Bring a saucepan of water up to the boil with a pinch of salt for the noodles. When boiling, add the noodles and cook for 4 mins. Drain in a sieve, then return to the pan (off the heat) and refill with cold water. (This will stop them sticking together!). Meanwhile, chop the turkey steak into 2cm chunks and pop into a bowl. IMPORTANT: Wash your hands after handling raw meat.

2

Zest the lime and cut into wedges. Pop the lime zest and a pinch of salt and pepper into the bowl with the turkey and stir to combine. Set to one side. Trim and peel the carrot then use a vegetable peeler to peel long ribbons along its length. Halve the pepper and discard the core and seeds. Slice into thin strips. Halve the chilli lengthways, deseed then finely chop. Trim and finely slice the spring onion. Peel and grate the ginger. Roughly chop the coriander (stalks and all).

3

Heat a drizzle of oil in a large wok or frying pan on high heat.
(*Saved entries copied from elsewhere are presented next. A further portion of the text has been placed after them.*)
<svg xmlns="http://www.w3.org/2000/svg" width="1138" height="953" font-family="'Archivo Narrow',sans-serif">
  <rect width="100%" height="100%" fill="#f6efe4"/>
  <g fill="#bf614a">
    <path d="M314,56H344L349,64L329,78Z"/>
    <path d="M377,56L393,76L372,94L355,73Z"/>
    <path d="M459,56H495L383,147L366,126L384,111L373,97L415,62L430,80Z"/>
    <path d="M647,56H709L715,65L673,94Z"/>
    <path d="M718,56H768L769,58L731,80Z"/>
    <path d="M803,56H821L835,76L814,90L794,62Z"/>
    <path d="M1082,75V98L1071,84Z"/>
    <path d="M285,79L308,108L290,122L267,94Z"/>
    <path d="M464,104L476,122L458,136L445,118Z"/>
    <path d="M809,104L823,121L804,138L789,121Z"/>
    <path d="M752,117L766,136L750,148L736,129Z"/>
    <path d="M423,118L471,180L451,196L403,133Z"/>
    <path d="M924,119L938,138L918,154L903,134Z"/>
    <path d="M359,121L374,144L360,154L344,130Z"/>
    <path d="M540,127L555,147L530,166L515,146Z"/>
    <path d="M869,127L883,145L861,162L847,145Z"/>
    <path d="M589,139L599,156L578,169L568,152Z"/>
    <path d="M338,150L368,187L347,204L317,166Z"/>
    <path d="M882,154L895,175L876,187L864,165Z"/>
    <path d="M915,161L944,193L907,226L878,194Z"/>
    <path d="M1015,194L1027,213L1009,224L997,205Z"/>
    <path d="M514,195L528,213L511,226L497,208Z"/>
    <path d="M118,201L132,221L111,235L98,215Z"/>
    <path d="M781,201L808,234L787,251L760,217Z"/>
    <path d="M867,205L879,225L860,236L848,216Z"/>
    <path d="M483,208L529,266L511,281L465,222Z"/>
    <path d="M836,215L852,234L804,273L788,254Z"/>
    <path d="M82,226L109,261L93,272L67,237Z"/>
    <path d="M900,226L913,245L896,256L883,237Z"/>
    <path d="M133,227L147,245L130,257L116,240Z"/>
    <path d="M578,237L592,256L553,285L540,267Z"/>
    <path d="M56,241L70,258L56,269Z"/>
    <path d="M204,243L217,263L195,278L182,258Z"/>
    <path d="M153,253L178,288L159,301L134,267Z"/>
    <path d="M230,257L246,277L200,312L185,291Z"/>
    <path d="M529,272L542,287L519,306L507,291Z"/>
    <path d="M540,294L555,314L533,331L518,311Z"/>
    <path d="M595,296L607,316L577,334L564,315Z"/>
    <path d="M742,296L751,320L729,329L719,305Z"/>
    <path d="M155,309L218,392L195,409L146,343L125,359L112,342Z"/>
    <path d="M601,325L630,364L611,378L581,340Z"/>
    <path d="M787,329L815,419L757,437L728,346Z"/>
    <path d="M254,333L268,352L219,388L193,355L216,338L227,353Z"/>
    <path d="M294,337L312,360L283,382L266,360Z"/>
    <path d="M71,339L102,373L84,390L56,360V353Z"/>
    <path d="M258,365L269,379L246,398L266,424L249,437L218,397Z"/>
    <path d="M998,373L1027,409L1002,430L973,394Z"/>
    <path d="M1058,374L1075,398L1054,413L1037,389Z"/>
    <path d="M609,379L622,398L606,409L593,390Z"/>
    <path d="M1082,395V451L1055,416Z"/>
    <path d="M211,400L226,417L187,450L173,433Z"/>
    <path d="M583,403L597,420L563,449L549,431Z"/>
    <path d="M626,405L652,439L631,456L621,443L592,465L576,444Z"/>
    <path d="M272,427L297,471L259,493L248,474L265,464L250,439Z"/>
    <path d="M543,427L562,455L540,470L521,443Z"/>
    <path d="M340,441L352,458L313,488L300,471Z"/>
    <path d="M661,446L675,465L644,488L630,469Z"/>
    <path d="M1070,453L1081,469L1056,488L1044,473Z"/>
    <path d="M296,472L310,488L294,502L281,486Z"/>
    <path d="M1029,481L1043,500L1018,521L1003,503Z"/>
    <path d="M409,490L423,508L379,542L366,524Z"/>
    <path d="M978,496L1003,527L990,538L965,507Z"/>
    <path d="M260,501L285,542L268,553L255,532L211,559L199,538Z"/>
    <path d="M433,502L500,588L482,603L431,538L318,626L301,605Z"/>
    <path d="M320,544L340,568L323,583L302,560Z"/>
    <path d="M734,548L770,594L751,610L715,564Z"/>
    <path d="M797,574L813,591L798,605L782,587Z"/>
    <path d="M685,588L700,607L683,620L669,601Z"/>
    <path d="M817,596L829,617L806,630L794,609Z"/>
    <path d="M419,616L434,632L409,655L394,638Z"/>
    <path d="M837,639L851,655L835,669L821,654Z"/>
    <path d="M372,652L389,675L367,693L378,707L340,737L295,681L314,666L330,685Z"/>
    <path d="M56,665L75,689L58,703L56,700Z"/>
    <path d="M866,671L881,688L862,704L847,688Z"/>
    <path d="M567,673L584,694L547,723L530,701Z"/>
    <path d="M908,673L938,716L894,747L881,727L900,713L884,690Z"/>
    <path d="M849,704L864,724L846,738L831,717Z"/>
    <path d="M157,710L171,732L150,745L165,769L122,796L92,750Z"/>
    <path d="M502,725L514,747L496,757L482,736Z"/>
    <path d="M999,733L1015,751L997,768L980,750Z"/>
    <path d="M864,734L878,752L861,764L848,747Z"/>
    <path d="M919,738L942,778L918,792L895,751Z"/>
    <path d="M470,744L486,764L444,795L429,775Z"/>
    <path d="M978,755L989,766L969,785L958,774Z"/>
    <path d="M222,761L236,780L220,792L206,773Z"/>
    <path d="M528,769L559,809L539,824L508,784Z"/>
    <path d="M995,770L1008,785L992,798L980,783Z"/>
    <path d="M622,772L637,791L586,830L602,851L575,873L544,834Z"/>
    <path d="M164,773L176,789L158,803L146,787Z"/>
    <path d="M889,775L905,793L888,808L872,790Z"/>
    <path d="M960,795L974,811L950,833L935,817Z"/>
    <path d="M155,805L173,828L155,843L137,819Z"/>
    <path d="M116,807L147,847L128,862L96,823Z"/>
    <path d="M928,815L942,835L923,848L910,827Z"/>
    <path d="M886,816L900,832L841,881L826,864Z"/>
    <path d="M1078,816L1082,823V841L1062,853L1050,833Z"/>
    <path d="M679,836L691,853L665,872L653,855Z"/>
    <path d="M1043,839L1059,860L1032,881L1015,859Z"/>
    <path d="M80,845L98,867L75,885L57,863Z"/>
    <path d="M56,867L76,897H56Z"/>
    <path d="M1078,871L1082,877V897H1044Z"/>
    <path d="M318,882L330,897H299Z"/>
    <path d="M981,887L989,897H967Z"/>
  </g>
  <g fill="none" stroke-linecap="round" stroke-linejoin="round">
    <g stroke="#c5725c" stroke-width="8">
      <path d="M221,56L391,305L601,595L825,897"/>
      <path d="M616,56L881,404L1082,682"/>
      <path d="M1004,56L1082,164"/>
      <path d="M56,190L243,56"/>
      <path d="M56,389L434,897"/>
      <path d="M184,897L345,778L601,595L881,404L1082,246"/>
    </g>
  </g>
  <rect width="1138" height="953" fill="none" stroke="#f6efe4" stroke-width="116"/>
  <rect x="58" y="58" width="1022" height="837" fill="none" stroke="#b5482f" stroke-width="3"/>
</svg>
When hot, add the turkey and stir-fry until starting to brown, 3-4 mins. Lower the heat slightly then add the red pepper and carrot ribbons. Stir-fry until starting to soften, 3-4 mins.

4

Stir in the ginger, half the spring onion and a pinch of chilli (careful - you can always add more later!) and stir-fry for another minute. Now pour in the soy sauce, water (see ingredients for amount) and add a squeeze of lime juice, bring to the boil then reduce the heat and bubble until reduced slightly, 1-2 mins. IMPORTANT: The turkey is cooked when no longer pink in the middle!

5

Drain the noodles and stir into the frying pan along with half of the coriander. Heat until piping hot. Season to taste with a pinch of salt, lots of pepper and another squeeze of lime if needed.

6

Serve the turkey stir-fry in bowls finished with a sprinkling of the remaining spring onion, coriander and chilli if liked. Enjoy!